Joseph Haydn Symphonie n° 67 en fa majeur, Hob. I:67 (1779)
Jean-Philippe Rameau Les Boréades (suite), RCT 31 (1763)
Joseph Haydn Symphonie n° 60 en do majeur, Il Distratto, Hob. I:60 (1774)
[toutes les notes de programme]
30.11.2024 FLAGEY BRUXELLES
... La musique d’abord, les paroles ensuite, proclame le compositeur Antonio Salieri dans le titre de son opéra. Dans la réalité, les choses sont souvent un peu différentes. C’est surtout dans la deuxième moitié du XVIIIe siècle qu’un cocktail intéressant rend le théâtre de texte de plus en plus populaire en Europe de l’Ouest.
Les souverains font construire de plus en plus de salles de théâtre, fréquentées par une bourgeoisie de plus en plus nombreuse. Ce nouveau public n’aime pas les pièces mélancoliques et allégoriques dont la noblesse était autrefois friande. Il veut se divertir. Ainsi le goût de l’époque évolue de plus en plus vers la comédie. Entre-temps, un certain nombre d’évolutions ont eu lieu dans les techniques théâtrales, comme la dissimulation de l’éclairage de scène. La professionnalisation croissante des compagnies donne même naissance aux premières vedettes.

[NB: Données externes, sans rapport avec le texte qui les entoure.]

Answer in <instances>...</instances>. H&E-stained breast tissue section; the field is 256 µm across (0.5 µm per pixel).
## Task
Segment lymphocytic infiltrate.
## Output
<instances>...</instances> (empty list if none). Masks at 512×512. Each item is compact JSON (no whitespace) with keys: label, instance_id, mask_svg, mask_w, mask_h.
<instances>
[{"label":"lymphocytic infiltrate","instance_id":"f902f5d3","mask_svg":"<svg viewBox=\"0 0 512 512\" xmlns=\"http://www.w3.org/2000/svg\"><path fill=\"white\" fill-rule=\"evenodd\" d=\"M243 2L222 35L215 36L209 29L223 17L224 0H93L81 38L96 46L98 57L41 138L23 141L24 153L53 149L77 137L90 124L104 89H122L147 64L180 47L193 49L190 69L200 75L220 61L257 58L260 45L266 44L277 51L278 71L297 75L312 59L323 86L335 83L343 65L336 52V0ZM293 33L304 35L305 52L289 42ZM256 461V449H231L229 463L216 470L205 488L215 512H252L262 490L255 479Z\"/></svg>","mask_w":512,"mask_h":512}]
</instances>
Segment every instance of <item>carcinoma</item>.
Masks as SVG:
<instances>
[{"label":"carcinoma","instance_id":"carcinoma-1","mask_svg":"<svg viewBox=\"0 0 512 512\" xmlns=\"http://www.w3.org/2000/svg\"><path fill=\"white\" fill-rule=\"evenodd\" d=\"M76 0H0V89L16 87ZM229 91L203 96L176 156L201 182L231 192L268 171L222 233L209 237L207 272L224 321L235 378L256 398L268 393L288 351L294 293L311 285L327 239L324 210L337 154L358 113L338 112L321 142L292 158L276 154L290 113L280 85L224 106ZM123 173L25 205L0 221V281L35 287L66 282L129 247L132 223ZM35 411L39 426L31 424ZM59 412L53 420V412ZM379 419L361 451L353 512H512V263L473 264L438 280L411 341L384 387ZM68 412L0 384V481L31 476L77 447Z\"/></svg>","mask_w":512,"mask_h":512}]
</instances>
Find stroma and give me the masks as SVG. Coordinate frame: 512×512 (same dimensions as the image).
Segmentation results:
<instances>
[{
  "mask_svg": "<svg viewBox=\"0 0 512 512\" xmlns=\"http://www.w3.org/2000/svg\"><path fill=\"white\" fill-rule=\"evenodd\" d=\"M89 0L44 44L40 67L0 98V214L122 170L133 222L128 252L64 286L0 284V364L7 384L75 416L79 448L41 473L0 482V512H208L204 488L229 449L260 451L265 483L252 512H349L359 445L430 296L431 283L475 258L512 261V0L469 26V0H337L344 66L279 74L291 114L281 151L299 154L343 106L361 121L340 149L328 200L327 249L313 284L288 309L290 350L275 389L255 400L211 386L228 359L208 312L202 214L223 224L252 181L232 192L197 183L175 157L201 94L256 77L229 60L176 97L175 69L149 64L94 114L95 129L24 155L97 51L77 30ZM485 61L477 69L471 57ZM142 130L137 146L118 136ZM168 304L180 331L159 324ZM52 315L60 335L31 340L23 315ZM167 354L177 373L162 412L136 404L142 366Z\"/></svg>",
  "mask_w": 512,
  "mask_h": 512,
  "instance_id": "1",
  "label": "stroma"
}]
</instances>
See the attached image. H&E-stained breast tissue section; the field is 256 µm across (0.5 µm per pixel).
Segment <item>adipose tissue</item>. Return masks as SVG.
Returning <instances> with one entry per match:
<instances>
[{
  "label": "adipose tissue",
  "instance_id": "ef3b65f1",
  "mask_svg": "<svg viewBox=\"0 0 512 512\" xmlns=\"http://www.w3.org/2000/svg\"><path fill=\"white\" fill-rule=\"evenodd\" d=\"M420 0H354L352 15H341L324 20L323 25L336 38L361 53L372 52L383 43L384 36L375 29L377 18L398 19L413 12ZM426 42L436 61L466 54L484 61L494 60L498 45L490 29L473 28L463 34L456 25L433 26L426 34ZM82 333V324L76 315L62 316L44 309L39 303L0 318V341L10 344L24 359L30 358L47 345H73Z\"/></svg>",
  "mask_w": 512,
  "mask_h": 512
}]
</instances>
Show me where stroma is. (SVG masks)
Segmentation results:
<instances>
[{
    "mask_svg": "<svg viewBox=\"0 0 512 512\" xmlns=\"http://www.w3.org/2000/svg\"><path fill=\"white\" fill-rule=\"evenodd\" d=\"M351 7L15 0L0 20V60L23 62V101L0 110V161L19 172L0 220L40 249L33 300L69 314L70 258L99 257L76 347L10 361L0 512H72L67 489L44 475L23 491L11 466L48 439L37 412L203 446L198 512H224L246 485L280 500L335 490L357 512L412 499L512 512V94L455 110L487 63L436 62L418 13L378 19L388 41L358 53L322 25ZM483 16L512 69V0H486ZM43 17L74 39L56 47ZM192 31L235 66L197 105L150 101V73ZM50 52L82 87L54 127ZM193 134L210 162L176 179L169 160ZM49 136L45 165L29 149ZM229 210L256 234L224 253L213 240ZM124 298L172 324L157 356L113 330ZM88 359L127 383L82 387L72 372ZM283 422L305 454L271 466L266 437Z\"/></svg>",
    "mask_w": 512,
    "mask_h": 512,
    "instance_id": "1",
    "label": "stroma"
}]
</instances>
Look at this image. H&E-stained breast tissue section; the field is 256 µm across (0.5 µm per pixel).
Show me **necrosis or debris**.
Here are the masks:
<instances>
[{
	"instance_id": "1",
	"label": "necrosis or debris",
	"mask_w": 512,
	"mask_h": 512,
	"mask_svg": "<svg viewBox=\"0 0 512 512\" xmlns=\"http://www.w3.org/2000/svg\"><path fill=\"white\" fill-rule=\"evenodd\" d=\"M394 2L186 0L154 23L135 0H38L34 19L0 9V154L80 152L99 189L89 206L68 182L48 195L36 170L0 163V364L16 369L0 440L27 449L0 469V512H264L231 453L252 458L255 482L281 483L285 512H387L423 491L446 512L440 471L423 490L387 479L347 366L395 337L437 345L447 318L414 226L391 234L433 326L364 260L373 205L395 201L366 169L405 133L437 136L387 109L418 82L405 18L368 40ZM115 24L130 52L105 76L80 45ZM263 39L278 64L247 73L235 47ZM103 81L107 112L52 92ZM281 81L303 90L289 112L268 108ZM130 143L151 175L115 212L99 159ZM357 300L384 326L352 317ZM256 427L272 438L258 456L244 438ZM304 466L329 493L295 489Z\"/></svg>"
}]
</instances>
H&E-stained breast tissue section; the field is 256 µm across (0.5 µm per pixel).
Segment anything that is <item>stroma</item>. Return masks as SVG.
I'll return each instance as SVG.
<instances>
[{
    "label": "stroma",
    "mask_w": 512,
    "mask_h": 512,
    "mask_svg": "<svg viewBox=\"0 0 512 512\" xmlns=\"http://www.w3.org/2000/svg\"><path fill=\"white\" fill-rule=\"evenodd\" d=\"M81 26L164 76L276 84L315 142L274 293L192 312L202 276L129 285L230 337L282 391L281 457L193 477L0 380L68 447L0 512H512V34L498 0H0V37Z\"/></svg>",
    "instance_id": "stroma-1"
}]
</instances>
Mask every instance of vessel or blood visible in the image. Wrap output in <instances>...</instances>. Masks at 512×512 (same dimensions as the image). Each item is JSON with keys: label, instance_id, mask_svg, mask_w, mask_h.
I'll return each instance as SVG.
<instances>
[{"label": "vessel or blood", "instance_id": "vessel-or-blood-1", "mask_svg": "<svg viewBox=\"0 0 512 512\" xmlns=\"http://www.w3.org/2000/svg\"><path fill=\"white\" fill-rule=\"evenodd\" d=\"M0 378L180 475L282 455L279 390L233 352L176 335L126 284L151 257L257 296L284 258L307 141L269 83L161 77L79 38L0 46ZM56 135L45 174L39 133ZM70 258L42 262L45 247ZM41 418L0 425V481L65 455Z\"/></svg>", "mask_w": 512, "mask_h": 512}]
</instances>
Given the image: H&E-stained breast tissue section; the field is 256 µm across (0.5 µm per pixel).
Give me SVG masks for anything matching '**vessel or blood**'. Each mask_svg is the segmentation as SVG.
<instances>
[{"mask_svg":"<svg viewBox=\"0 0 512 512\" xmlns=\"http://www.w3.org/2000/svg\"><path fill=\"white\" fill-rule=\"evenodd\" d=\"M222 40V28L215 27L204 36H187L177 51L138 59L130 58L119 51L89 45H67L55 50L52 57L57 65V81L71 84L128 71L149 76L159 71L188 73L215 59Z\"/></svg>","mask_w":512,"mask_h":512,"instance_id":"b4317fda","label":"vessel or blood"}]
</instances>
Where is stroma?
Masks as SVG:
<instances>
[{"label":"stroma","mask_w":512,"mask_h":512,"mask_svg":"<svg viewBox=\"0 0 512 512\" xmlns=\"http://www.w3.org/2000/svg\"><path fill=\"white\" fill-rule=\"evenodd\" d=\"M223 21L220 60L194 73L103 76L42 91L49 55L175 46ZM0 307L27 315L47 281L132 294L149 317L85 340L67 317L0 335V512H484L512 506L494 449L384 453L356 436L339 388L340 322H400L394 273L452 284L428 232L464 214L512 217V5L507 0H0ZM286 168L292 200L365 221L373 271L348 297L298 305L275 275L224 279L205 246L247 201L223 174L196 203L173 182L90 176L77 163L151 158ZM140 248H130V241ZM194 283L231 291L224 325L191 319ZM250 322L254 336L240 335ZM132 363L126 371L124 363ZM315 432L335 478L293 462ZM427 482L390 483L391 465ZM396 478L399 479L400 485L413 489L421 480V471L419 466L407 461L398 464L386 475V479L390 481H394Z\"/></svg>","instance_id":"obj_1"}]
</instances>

Une éminence grise comme Jean-Philippe Rameau ressent la pression de cette évolution à la fin de sa carrière. Dans les traces de Jean-Baptiste Lully, J.-P. Rameau modernise les colossales tragédies en musique et les pompeux opéras-ballets de la cour de France, mais au cours de la dernière décennie de sa vie, le compositeur n’écrit pratiquement plus de partitions dramatiques, dépassé en popularité par l’opéra comique émergent. Les Boréades, l’un de ses rares opéras de cette période, n’est même jamais joué de son vivant. Sa première scénique n’a lieu qu’en 1982, plus de 200 ans après la mort du compositeur.
Pourtant, la suite tirée de cet opéra en montre toute la richesse. Même sans les rôles, on saisit l’essence de l’intrigue et des personnages principaux. Dans Les Boréades, Alphise doit épouser l’un des descendants de Borée, le dieu du vent du nord. Rameau accorde donc une grande importance à la peinture de tempêtes et d’ouragans. Ainsi, comme Vivaldi dans Les Quatre Saisons, il en imite le grondement avec des fusées ; le piccolo joue une mélodie ondulante pour dépeindre la brise légère. Une machine à vent, un tambour en bois recouvert d’un tissu de soie qui fait le bruit d’une soufflerie lorsqu’on le fait tourner, fait partie de l’arsenal du percussionniste.
J.-P. Rameau ne se contente toutefois pas de faire entendre le vent. Il utilise également certaines couleurs orchestrales pour encadrer les scènes de l’histoire. Par exemple, l’interaction des cors et des clarinettes dans l’ouverture, combinaison rare à cette époque, sert de marchepied à la première scène, une scène de chasse ; cette combinaison d’instruments sera ensuite assez systématiquement associée à de telles scènes.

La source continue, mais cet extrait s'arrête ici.